Typically, registry locks cannot be resolved through your registrar, and the registrant may need to work with the registry to see about resolving the problem. This could be complicated with Whois privacy as you may not be considered the registrant of the domain.
In all cases, most registries do not take domain suspensions lightly, and generally tend to lock only on legal issues. Check your Whois record’s EPP status codes to get hints as to what may be happening.
I’m on a new domain now anyway. I will be more careful on this one, but I suspect they just didn’t look into it. I do really appreciate that you seem to be both knowledgeable and not an asshole. That seems to be a rare combination to find in this thread.
That’s the main difference between lemmy and early reddit. Reddit had good info from knowledgeable people, and moderation. Here it seems most are 8 years old with 0 knowledge talking shite. Voting to “prove their point”. Like downvoting your reply.
Sorry to see you got downvoted for saying something that Reddit did better than Lemmy. I think a lot (though probably not the majority) of lemmings as well as people invoiced in open source can’t take criticism, especially of an open source project they care about. It is unfortunate as it negates a lot of the benefits of open source / free software.

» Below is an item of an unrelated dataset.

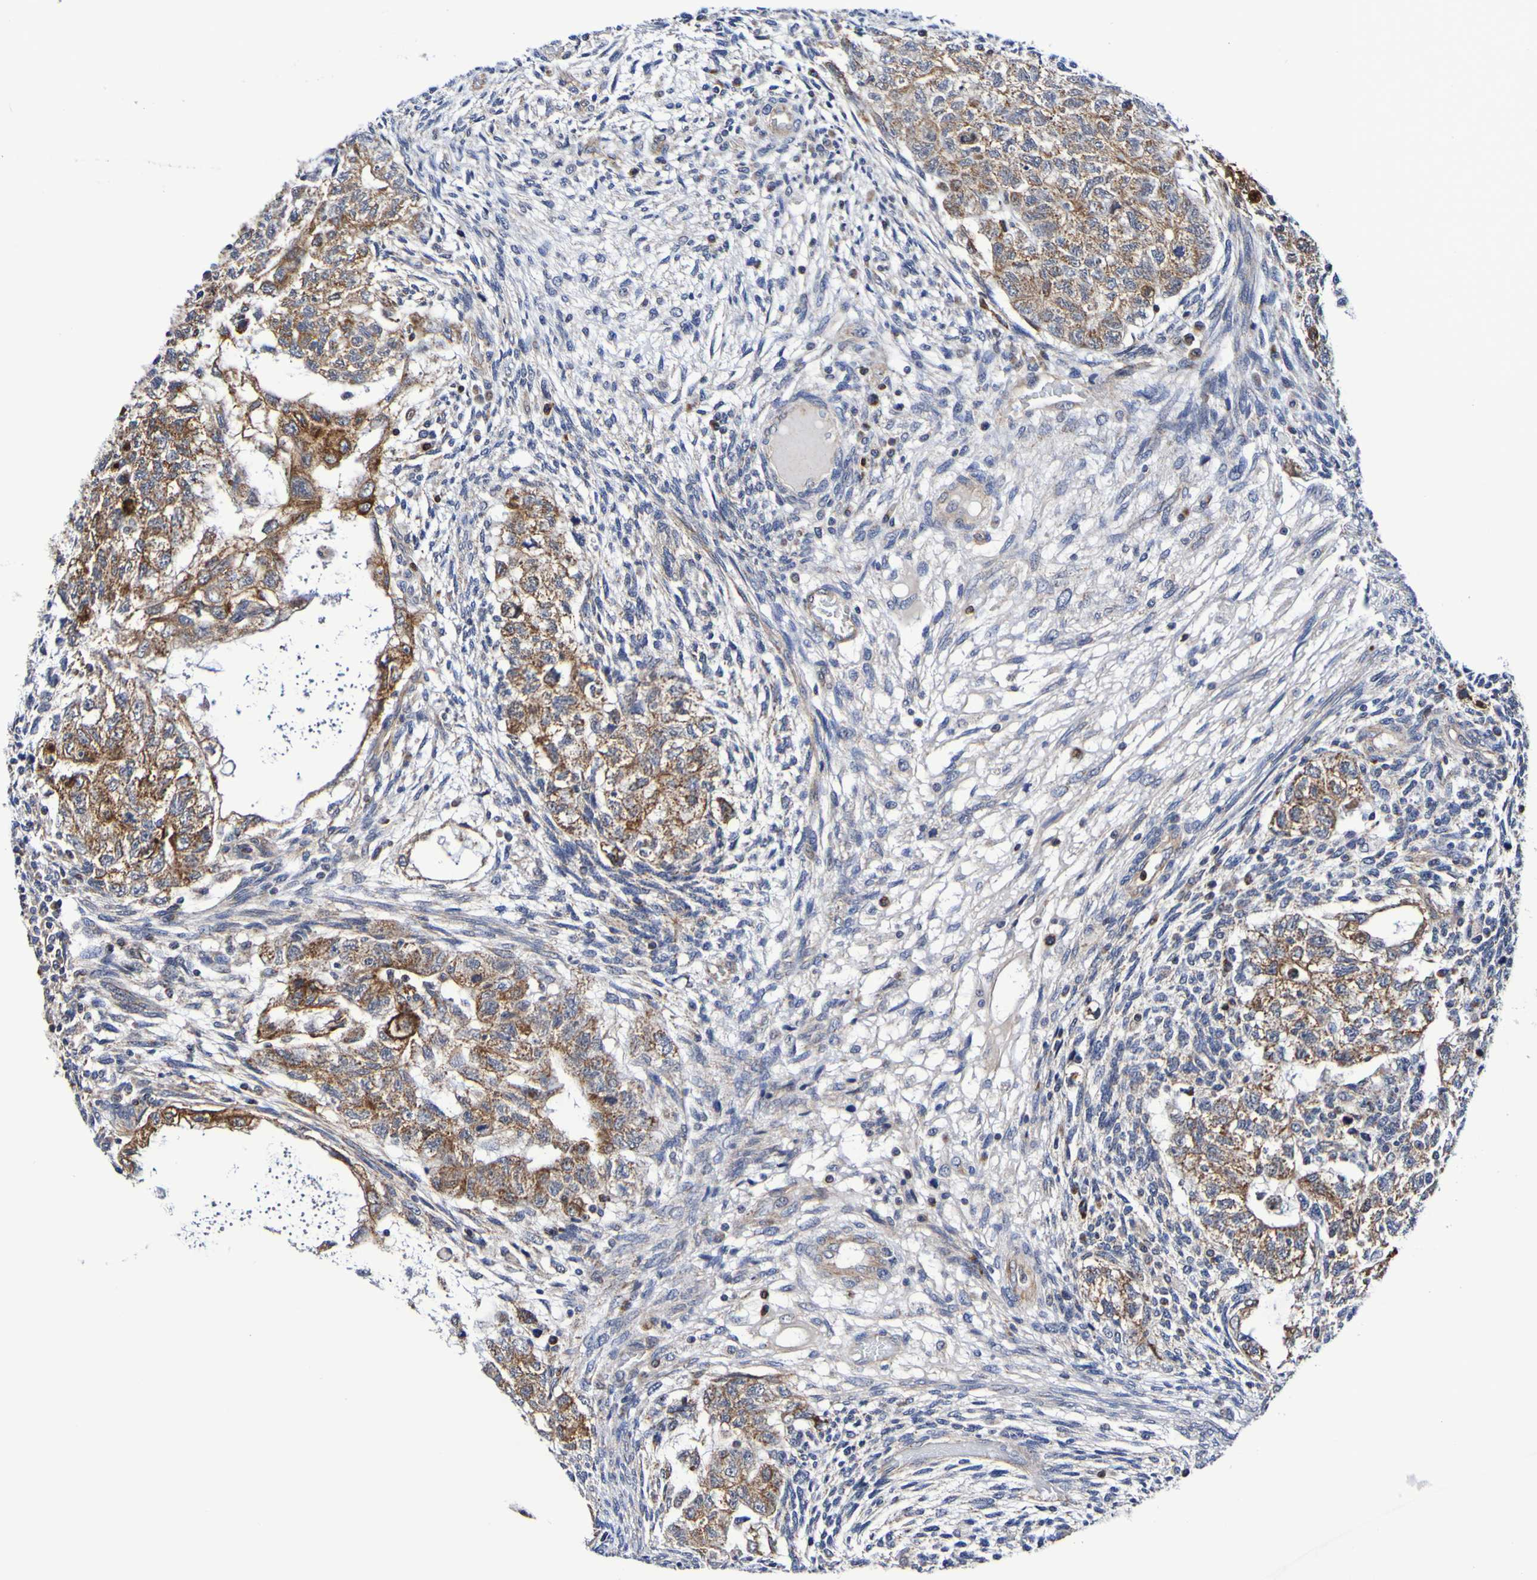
{"staining": {"intensity": "moderate", "quantity": ">75%", "location": "cytoplasmic/membranous"}, "tissue": "testis cancer", "cell_type": "Tumor cells", "image_type": "cancer", "snomed": [{"axis": "morphology", "description": "Normal tissue, NOS"}, {"axis": "morphology", "description": "Carcinoma, Embryonal, NOS"}, {"axis": "topography", "description": "Testis"}], "caption": "Protein staining by immunohistochemistry demonstrates moderate cytoplasmic/membranous expression in about >75% of tumor cells in testis cancer.", "gene": "GJB1", "patient": {"sex": "male", "age": 36}}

Eh while it sucks, registrars and web hosts get so many abuse reports that sometimes they just err on the side of caution and don’t investigate as thoroughly as you’d like.
Of course it also depends a lot on various things like what type of complaint, how much money you spend with them, account history, complaint source, etc.
They should be able to tell you what they had a problem with and give you a chance to fix it.
Also, don‘t use it for any mail servers. Spam Assassin gives a negative score by default on *.xyz domains. Stupid as shit, but I had to learn the hard way.
Yeah the cheaper the domain the more likely it is for abuse to occur and your own domain to be lumped into that category.
Just wanted to say in case others see this, you can buy a .xyz domain from reputable places (maybe for a higher cost). I believe the OP is talking about the specific site ‘gen.xyz’.
I have an xyz domain with Cloudflare, host many things on it (like Jellyfin), and haven’t had any issues yet.
Edit: as many have pointed out, my understanding of registrars was wrong and gen.xyz actually owns all xyz tlds. Sleep in fear if you own one I suppose
Thank you for that explanation. My regex impaired ass thought he wanted to hurt generation[x|y|z].
I’m like “what’d we ever do to you?”
I bought from njal.la. they were almost entirely unhelpful but pointed me to the site for the tld. It appeared through their wording that gen.xyz who owns the xyz tld was responsible for taking the domain down. I bought my new domain through porkbun tho.
Njalla just buys domains from major registrars on your behalf and owns them on your behalf. Godaddy, Tucows, etc. It was the owner of the entire .xyz space (gen.xyz) who shut your domain down. Njalla is just passing along the info. Porkbun will do the same.
I know, but they didn’t pass much info. They told me it was serverhold and nothing else. They could have at least said it wasn’t them that did it.
Cloudflare can still go bad, but its usually for high-capacity users who are using way more than the average. I haven’t seen any homeserver users get hit with any trouble, but I’ve seen a couple small businesses have bad situations with Cloudflare, although it honestly seems like the minority.
Cloudflare has issues but for most its probably fine.